Travail demandé:
(a) Extrayez du texte sur l'état de droit le passage situé entre « La communication d’avril » et « les pays tiers. », ces deux bornes comprises.
(b) D'après le texte sur l'état de droit, en quelle année la Cour a-t-elle jugé que l'« indépendance de la justice » était un concept autonome du droit de l'Union ?

La communication d’avril fait remarquer que l’état de droit est aussi l’un des principes qui guident l’action extérieure de l’UE et qu’il est devenu peu à peu un élément central du processus d’adhésion à l’Union et de la politique de voisinage. Le programme stratégique du Conseil européen confirme que la défense des valeurs européennes devrait être au cœur des relations extérieures de l’Union. La Commission soutient déjà activement les réformes de l’état de droit dans les pays tiers.
Une autre obligation essentielle des États membres est de garantir aux citoyens l’exercice de leurs droits, en leur permettant notamment d’accéder à la justice et à des procès équitables. En vertu de l’article 19 du TUE, tous les États membres confient aux juridictions nationales et à la Cour la charge de garantir la pleine application du droit de l’Union dans l’ensemble des États membres ainsi que la protection juridictionnelle que les justiciables tirent de ce droit. En effet, les juridictions nationales jouent un rôle crucial dans l’application du droit de l’Union, car elles sont chargées en premier lieu d’appliquer le droit de l’Union et de mettre en œuvre le mécanisme de renvoi préjudiciel, en vertu de l’article 267 du TFUE, afin de garantir la cohérence et l’uniformité de l’interprétation du droit de l’UE. À cet égard, et comme le confirme la jurisprudence récente de la Cour de justice de l'Union européenne, la garantie de l’indépendance judiciaire est une obligation juridique qui est au cœur de l’état de droit.
L’article 19, paragraphe 1, du TUE exige une protection juridictionnelle effective par des tribunaux indépendants pour concrétiser la valeur de l’état de droit. Cette disposition est au cœur d’un certain nombre de renvois préjudiciels des juridictions nationales et de procédures d’infraction engagées par la Commission devant la Cour. Dès 2006, la Cour a jugé que la notion d’«indépendance de la justice» était un concept autonome du droit de l’Union sous-entendant que les juges devaient être protégés contre toute intervention extérieure susceptible de mettre en péril l’indépendance de leur jugement
. Cet arrêt a été suivi en 2018 et en 2019 par un certain nombre d’arrêts importants. La Cour a estimé que les États membres sont tenus, en vertu du droit de l’Union, de veiller à ce que leurs juridictions répondent aux exigences d’une protection juridictionnelle effective, expression concrète de l’état de droit, et que l’indépendance des juridictions nationales est essentielle pour assurer cette protection juridictionnelle
.
Dans d’autres arrêts, la Cour a défini plus en détail les exigences des garanties d’indépendance et d’impartialité, notant leur importance capitale tant pour le bon fonctionnement du système de coopération judiciaire incarné par le mécanisme de renvoi préjudiciel prévu à l’article 267 du TFUE que pour les instruments de droit dérivé fondés sur le principe de confiance mutuelle
. La Cour a également pris des mesures provisoires pour suspendre les réformes nationales susceptibles de compromettre l’indépendance du pouvoir judiciaire
. Plus récemment, la Cour a statué que, bien que l’organisation de la justice dans les États membres relève de la compétence nationale, ces derniers doivent, au moment d’exercer cette compétence, se conformer aux obligations qui leur incombent en vertu de la législation de l’Union européenne et peuvent par conséquent faire l’objet d'un contrôle par la Cour
. D’autres affaires introduites par des juridictions nationales et la Commission sont pendantes devant la Cour et pourraient conduire à une nouvelle évolution importante de la jurisprudence.

Lignes de données:
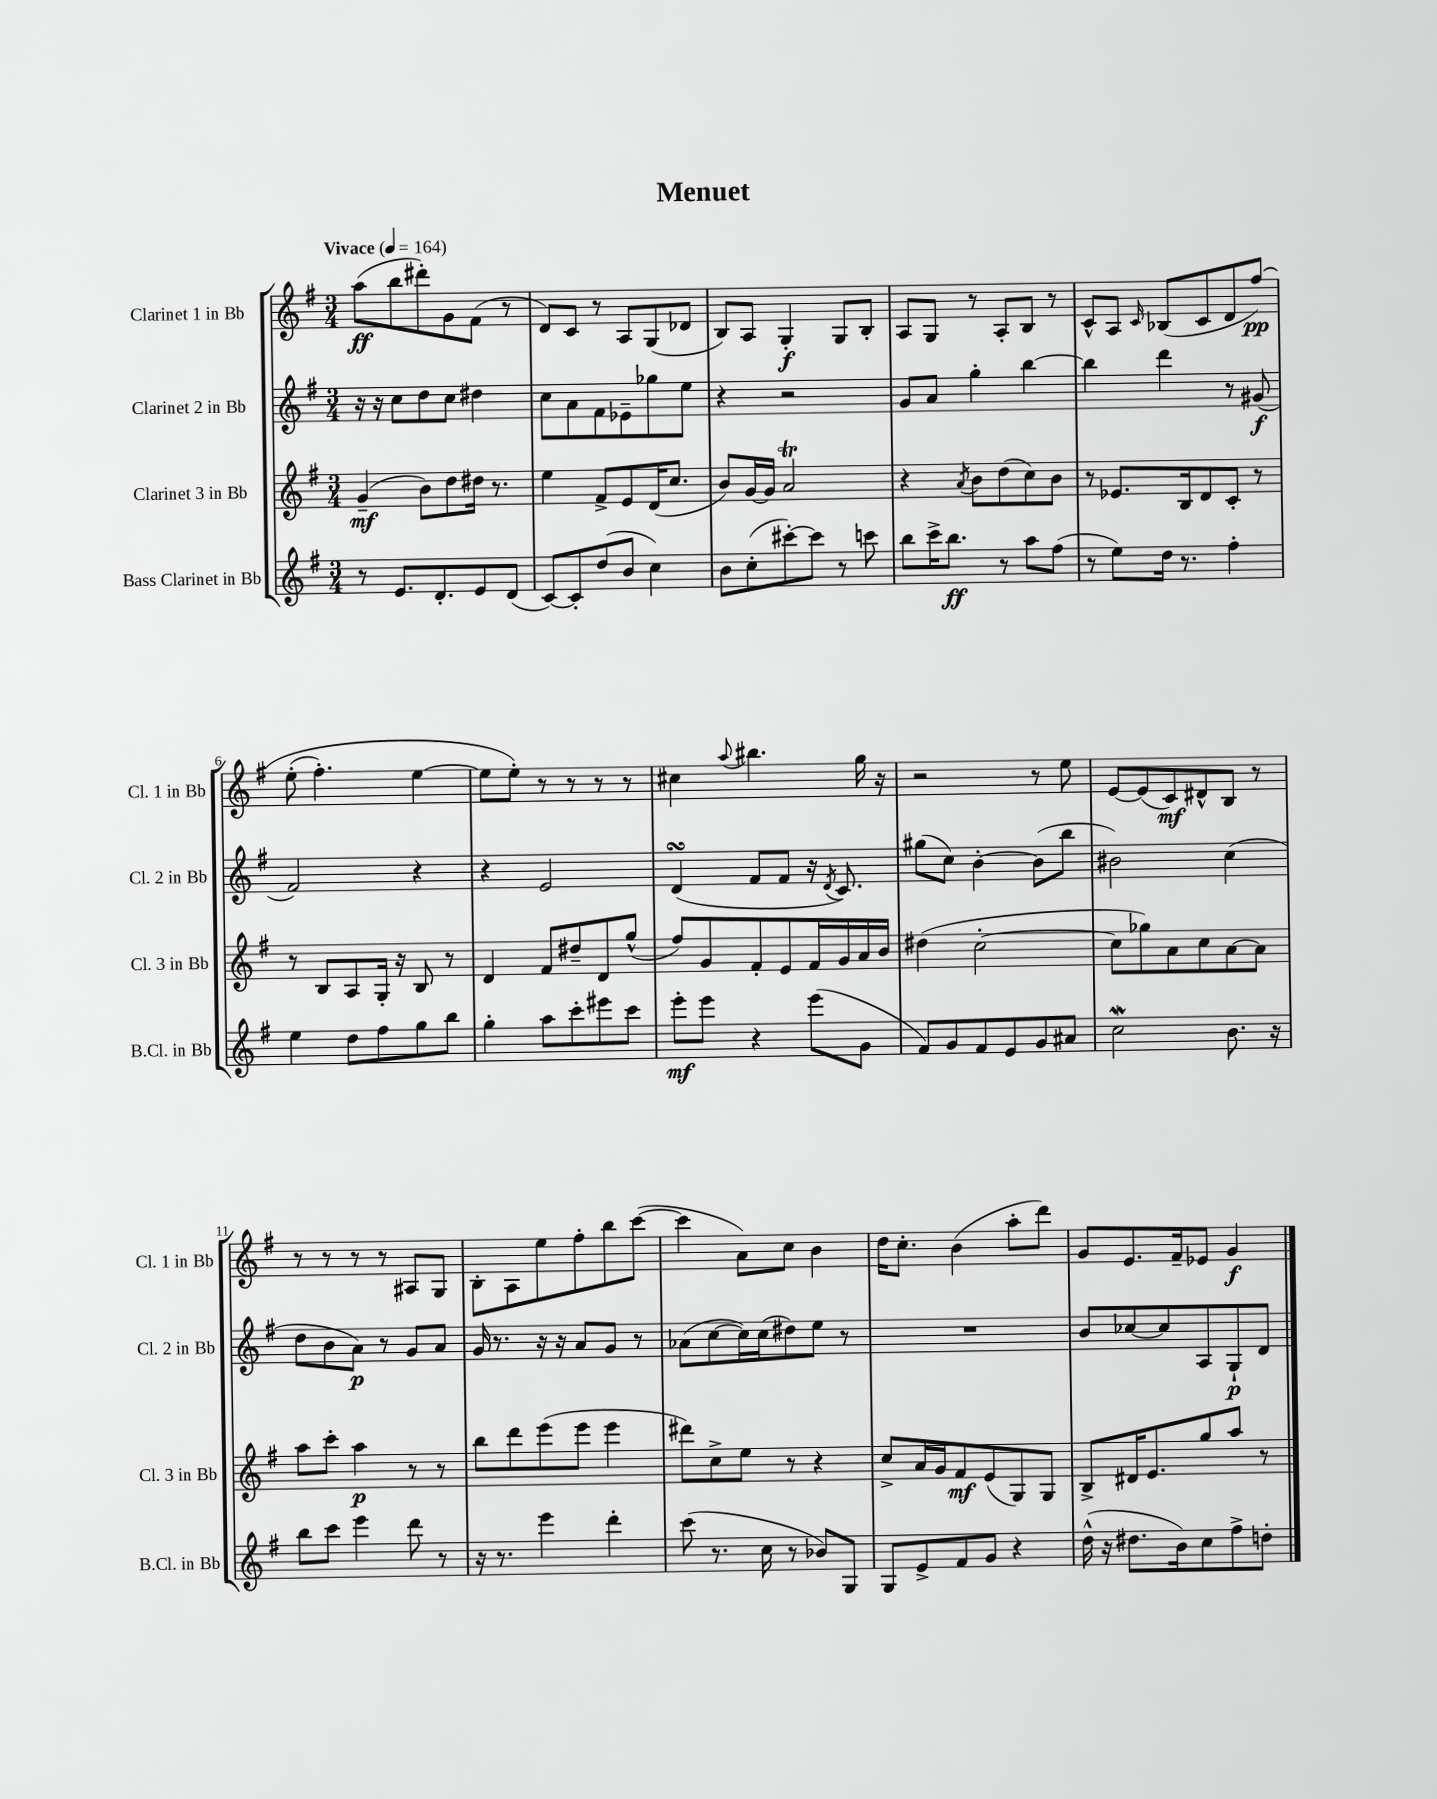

**kern	**kern	**kern	**kern
*staff4	*staff3	*staff2	*staff1
*clefG2	*clefG2	*clefG2	*clefG2
*k[f#]	*k[f#]	*k[f#]	*k[f#]
*M3/4	*M3/4	*M3/4	*M3/4
*MM164	*MM164	*MM164	*MM164
8r	(4g~/	16r	(8aa\L
.	.	16r	.
8.e/L	.	8cc\L	8bb\
.	8b\L)	8dd\	8ddd#'\)
8.d'/	.	.	.
.	8dd\	8cc\J	8g\
8e/	16dd#\Jk	4dd#\	(8f#\J
.	8.r	.	.
(8d/J	.	.	8r
=	=	=	=
[8c/L)	4ee\	8cc\L	8d/L)
8c'/]	.	8a\	8c/J
(8dd/	8f#^/L	8f#\	8r
8b/J	8e/	8e-~\	8A/L
4cc\)	(16d/K	8gg-\	(8G/
.	8.cc/J	.	.
.	.	8ee\J	8d-/J
=	=	=	=
8b\L	8b/L)	4r	8B/L)
(8cc'\	[16g/L	.	8A/J
.	16g/]JJ	.	.
[8ccc#'\)	2a/	2r	4G'/
8ccc#\]J	.	.	.
8r	.	.	8G/L
8ccc\	.	.	8B'/J
=	=	=	=
8bb\L	4r	8g/L	8A/L
16ccc^\K	.	8a/J	8G/J
8.bb\J	.	.	.
.	8qa/	.	.
.	8b\L	4gg'\	8r
8r	(8dd\	.	8A'/L
8aa\L	8cc\)	[4bb\	8B/J
(8ff#\J	8b\J	.	8r
=	=	=	=
8r	8r	4bb\]	8c^^/L
8ee\L)	8.e-/L	.	8A/J
.	.	.	16qqc/
16dd\Jk	.	4ddd\	(8B-/L
8.r	16B/k	.	.
.	8d/	.	8c/
4ff#'\	8c'/J	8r	8d/
.	8r	(8g#/	&(8ff#/J)
=	=	=	=
4ee\	8r	2f#/)	(8ee'\
.	8B/L	.	4.ff#'\)
8dd\L	8A/	.	.
8ff#\	16G'/Jk	.	.
.	16r	.	.
8gg\	8B/	4r	[4ee\
8bb\J	8r	.	.
=	=	=	=
4gg'\	4d/	4r	8ee\]L
.	.	.	8ee'\J&)
8aa\L	8f#/L	2e/	8r
8ccc'\	8dd#~/	.	8r
8eee#\	8d/	.	8r
8ccc\J	(8gg^^/J	.	8r
=	=	=	=
8eee'\L	8ff#/L)	(4d/	4cc#\
8eee\J	8g/	.	.
.	.	.	8qqaa/
4r	8f#'/	8f#/L	4.bb#\
.	8e/	8f#/J	.
(8eee\L	16f#/L	16r	.
.	.	8qd/	.
.	16g/	8.c/)	.
8g\J	16a/	.	16gg\
.	16b/JJ	.	16r
=	=	=	=
8f#/L)	(4dd#\	(8gg#\L	2r
8g/	.	8cc\J)	.
8f#/	[2cc'\	[4b'\	.
8e/	.	.	.
8g/	.	(8b\]L	8r
8a#/J	.	8bb\J	8ee\
=	=	=	=
2cc\	8cc\]L	2b#\)	[8e/L
.	8gg-\)	.	(8e/]
.	8a\	.	8c/)
.	8cc\	.	8d#^^/
8.b\	[8a\	(4cc\	8B/J
.	8a\]J	.	8r
16r	.	.	.
=	=	=	=
8bb\L	8aa\L	8dd\L	8r
8ccc\J	8ccc'\J	8b\	8r
4eee\	4aa\	8a\J)	8r
.	.	8r	8r
8ddd\	8r	8g/L	8A#/L
8r	8r	8a/J	8G/J
=	=	=	=
16r	8bb\L	16g/	8B'\L
8.r	.	8.r	.
.	8ddd\	.	8A\
4eee\	(8eee\	16r	8ee\
.	.	16r	.
.	8eee\J	8a/L	8ff#'\
4ddd'\	4eee\	8g/J	8bb\
.	.	8r	([8ccc\J
=	=	=	=
(8ccc\	8ddd#\L)	(8a-\L	4ccc\]
8.r	8cc^\	[8cc\	.
.	8ee\J	16cc\]L)	8a\L)
16cc\	.	(16cc\J	.
8r	8r	8dd#\)	8cc\J
8b-/L)	4r	8ee\J	4b\
8G/J	.	8r	.
=	=	=	=
8G/L	8cc^/L	2.r	16dd\LK
.	.	.	8.cc'\J
8e^/	16a/L	.	.
.	16g/J	.	.
8f#/	8f#/	.	(4b\
8g/J	(8e/	.	.
4r	8G/)	.	8aa'\L
.	8G/J	.	8ddd\J)
=	=	=	=
(16dd^^\	8B^/L	8b/L	8g/L
16r	.	.	.
8.dd#\L	16d#/K	[8cc-/	8.e/
.	8.e/	.	.
.	.	8cc-/]	.
16b\k)	.	.	16f#~/k
8cc\	8gg/	8A/	8e-/J
8ff#^\	8aa/J	8G`/	4g/
8dd'\J	8r	8d/J	.
==	==	==	==
*-	*-	*-	*-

Résultats par tâche:
(a)
La communication d’avril fait remarquer que l’état de droit est aussi l’un des principes qui guident l’action extérieure de l’UE et qu’il est devenu peu à peu un élément central du processus d’adhésion à l’Union et de la politique de voisinage. Le programme stratégique du Conseil européen confirme que la défense des valeurs européennes devrait être au cœur des relations extérieures de l’Union. La Commission soutient déjà activement les réformes de l’état de droit dans les pays tiers.

(b) En 2006.